Could you give every line from the start of the data up to and including the line with "extrude(context, id +" as a JSON list of strings, one per line, leaving out blank lines?

Stored items:
════

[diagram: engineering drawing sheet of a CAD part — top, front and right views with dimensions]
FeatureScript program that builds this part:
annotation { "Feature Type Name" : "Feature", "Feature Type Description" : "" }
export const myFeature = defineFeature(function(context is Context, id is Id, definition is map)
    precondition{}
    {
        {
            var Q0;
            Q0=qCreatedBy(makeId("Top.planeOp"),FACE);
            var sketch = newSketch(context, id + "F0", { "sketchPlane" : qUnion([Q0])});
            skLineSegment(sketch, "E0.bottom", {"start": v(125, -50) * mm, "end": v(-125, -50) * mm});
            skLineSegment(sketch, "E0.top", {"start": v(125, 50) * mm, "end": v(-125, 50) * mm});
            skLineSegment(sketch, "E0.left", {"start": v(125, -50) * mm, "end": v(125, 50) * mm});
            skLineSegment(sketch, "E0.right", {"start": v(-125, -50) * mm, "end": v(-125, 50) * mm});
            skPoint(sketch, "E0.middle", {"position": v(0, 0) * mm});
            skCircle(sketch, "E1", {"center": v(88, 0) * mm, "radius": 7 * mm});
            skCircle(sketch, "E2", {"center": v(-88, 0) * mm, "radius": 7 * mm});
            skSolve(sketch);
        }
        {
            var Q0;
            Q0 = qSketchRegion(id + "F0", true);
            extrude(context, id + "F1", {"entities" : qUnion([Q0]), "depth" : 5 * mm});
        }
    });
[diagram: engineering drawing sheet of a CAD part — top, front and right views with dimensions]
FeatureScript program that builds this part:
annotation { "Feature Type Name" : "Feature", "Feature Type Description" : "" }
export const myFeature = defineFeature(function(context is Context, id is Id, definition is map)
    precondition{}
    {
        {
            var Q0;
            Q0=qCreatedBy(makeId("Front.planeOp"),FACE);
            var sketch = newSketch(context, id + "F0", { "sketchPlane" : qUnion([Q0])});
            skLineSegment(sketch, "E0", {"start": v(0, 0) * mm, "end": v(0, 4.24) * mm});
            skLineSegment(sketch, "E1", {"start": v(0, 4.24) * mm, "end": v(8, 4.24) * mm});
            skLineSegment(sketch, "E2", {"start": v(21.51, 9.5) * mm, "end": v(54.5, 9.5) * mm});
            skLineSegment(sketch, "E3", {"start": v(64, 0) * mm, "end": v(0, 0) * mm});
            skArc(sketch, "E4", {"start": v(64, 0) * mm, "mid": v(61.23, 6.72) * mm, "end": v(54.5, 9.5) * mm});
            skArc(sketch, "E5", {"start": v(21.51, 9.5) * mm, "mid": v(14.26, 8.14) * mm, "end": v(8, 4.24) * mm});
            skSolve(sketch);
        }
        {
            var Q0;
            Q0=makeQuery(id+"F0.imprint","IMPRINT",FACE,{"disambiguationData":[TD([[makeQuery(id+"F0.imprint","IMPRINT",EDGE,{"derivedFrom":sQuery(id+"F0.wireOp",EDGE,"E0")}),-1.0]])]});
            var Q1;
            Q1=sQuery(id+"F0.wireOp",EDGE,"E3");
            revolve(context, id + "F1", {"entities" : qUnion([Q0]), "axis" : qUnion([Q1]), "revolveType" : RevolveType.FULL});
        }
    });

════

■ **RESPONSE TO THIS EXERCISE**:
[
  "[diagram: engineering drawing sheet of a CAD part — top, front and right views with dimensions]",
  "FeatureScript program that builds this part:",
  "annotation { \"Feature Type Name\" : \"Feature\", \"Feature Type Description\" : \"\" }",
  "export const myFeature = defineFeature(function(context is Context, id is Id, definition is map)",
  "    precondition{}",
  "    {",
  "        {",
  "            var Q0;",
  "            Q0=qCreatedBy(makeId(\"Top.planeOp\"),FACE);",
  "            var sketch = newSketch(context, id + \"F0\", { \"sketchPlane\" : qUnion([Q0])});",
  "            skLineSegment(sketch, \"E0.bottom\", {\"start\": v(125, -50) * mm, \"end\": v(-125, -50) * mm});",
  "            skLineSegment(sketch, \"E0.top\", {\"start\": v(125, 50) * mm, \"end\": v(-125, 50) * mm});",
  "            skLineSegment(sketch, \"E0.left\", {\"start\": v(125, -50) * mm, \"end\": v(125, 50) * mm});",
  "            skLineSegment(sketch, \"E0.right\", {\"start\": v(-125, -50) * mm, \"end\": v(-125, 50) * mm});",
  "            skPoint(sketch, \"E0.middle\", {\"position\": v(0, 0) * mm});",
  "            skCircle(sketch, \"E1\", {\"center\": v(88, 0) * mm, \"radius\": 7 * mm});",
  "            skCircle(sketch, \"E2\", {\"center\": v(-88, 0) * mm, \"radius\": 7 * mm});",
  "            skSolve(sketch);",
  "        }",
  "        {",
  "            var Q0;",
  "            Q0 = qSketchRegion(id + \"F0\", true);",
  "            extrude(context, id + \"F1\", {\"entities\" : qUnion([Q0]), \"depth\" : 5 * mm});"
]